Il forte impatto che la pandemia ha scatenato sulle persone affetta da DCA è stato messo in luce in termini di peggioramento dei sintomi specifici dei disturbi e dei sintomi che ad essi sono correlati. Un indagine condotta ha analizzato le forme maggiormente rappresentative e dimostrato che nelle persone con anoressia è aumentata la restrizione alimentare, con una selezione più rigida nei confronti del cibo; nei pazienti più giovani, attenti alla scelta del cibo, ha influito la sensazione di perdita del controllo dei propri pasti e il fatto di affrontare obbligatoriamente dei pasti in famiglia e, di conseguenza, l’impossibilità di gestire autonomamente la propria alimentazione; per chi soffre di bulimia e di disturbo da alimentazione incontrollata sono aumentati gli episodi di abbuffate e anche i metodi di compenso (come ad esempio il vomito) con una forte incidenza sul cambiamento nelle modalità di fare la spesa e il fatto di avere una grande quantità di cibo a disposizione.

**DATI FORNITI:**

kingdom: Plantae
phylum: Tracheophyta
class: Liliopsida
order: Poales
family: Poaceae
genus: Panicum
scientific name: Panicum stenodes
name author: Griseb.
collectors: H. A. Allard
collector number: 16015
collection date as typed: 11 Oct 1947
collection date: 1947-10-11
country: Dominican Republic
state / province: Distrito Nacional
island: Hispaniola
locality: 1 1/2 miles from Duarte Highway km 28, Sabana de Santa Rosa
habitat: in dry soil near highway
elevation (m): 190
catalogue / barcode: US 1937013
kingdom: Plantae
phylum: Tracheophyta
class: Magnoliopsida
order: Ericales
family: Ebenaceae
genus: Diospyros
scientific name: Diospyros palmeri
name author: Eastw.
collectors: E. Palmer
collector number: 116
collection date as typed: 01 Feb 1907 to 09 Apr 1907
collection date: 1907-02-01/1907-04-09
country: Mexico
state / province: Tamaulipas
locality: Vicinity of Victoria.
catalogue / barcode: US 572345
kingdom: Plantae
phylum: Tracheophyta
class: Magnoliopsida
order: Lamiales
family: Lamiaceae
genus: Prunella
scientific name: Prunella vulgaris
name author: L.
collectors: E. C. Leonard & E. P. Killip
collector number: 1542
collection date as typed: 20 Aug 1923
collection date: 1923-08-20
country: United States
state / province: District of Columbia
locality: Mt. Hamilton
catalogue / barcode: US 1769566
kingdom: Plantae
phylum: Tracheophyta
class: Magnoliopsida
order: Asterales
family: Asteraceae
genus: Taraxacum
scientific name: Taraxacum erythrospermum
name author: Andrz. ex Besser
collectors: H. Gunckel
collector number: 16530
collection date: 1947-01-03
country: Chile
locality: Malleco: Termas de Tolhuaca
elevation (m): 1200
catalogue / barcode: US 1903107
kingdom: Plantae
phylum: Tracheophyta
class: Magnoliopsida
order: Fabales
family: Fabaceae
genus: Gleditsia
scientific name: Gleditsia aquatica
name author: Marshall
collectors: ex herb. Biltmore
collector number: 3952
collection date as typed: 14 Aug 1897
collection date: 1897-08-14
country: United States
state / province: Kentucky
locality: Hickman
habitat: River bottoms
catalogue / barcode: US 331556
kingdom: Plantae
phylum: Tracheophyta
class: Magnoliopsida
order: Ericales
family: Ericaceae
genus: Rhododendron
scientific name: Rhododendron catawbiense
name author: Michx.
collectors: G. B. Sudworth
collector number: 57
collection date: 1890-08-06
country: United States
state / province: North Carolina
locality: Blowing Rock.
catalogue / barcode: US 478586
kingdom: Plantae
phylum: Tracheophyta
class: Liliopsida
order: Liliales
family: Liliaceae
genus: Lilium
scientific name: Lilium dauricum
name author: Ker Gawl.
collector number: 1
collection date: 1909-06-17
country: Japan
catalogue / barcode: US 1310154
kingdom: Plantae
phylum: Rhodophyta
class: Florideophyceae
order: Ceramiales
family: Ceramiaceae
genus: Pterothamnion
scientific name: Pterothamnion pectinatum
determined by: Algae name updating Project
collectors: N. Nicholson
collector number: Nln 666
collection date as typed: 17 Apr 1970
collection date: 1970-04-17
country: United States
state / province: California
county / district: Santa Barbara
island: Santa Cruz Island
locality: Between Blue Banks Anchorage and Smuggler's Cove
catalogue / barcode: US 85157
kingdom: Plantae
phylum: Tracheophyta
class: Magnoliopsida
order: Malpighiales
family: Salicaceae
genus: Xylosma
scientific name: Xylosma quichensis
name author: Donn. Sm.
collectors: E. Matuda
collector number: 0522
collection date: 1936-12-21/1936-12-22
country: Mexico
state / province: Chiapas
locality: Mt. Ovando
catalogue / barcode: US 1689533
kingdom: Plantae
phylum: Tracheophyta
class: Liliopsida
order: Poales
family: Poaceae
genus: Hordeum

**COMPITI DA SVOLGERE:**
1) Nel brano sui disturbi alimentari e la pandemia, che cosa è aumentato nelle persone con anoressia?
2) Prosegui il brano sui disturbi alimentari e la pandemia a partire dalla sua ultima frase.
L'elenco viene da un'altra fonte.

**RISPOSTE ALLE ATTIVITÀ:**
1) La restrizione alimentare, con una selezione più rigida del cibo.

2)
Il cambiamento, per chi soffre di DCA, inizia nel momento esatto in cui il soggetto rompe il silenzio e prende, in parte, una piccola consapevolezza dei propri comportamenti, abbattendo il giudizio sul proprio conto, sulla sua forma fisica, sulla scelta del cibo e quantità ingerita. Inizia da qui e continua insieme al lavoro di un’equipe specializzata come il medico di base, lo psicoterapeuta, lo psichiatra e il nutrizionista. Inizia ad accettare la tua persona, inizia a raccontare a te stessa, a scarabocchiare un “diario alimentare della consapevolezza” riportando i luoghi, i cibi introdotti, il momento in cui hai ricercato, con tutte le forze, qualcosa da sgranocchiare e i momenti in cui hai provato pentimento. Inizia da qui e nel frattempo prova a non trasformare il momento del pasto in un campo di battaglia o, al contrario, in un porto sicuro!